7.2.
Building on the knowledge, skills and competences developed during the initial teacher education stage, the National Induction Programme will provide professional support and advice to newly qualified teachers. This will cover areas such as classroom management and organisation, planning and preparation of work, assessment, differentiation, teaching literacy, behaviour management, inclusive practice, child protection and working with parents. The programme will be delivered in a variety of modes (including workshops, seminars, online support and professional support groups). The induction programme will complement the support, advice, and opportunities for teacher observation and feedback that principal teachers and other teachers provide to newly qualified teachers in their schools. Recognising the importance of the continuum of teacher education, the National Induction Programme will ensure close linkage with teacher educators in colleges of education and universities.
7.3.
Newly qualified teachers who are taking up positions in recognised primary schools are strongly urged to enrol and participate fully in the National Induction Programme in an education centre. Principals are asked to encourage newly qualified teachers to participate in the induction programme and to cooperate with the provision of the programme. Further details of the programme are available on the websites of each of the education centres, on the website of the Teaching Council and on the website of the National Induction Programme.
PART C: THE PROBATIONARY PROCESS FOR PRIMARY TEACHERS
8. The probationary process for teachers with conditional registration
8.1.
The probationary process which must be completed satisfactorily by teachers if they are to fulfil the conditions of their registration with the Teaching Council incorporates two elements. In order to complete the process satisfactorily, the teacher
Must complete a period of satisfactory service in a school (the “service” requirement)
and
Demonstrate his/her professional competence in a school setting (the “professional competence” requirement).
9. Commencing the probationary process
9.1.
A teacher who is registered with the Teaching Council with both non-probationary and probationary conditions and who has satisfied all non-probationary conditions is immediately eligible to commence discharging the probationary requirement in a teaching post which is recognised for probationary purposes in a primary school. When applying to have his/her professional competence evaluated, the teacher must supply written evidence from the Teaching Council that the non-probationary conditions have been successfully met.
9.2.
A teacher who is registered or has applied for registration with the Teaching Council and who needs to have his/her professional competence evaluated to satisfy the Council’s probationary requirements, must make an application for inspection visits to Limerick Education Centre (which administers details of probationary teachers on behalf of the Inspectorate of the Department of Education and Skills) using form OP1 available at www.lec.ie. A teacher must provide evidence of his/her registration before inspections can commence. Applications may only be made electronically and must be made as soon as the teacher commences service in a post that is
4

> [Task prompt]
In the records above, locate every line with the string "complete" and copy it.

> [Solution to this problem]
The probationary process which must be completed satisfactorily by teachers if they are to fulfil the conditions of their registration with the Teaching Council incorporates two elements. In order to complete the process satisfactorily, the teacher
Must complete a period of satisfactory service in a school (the “service” requirement)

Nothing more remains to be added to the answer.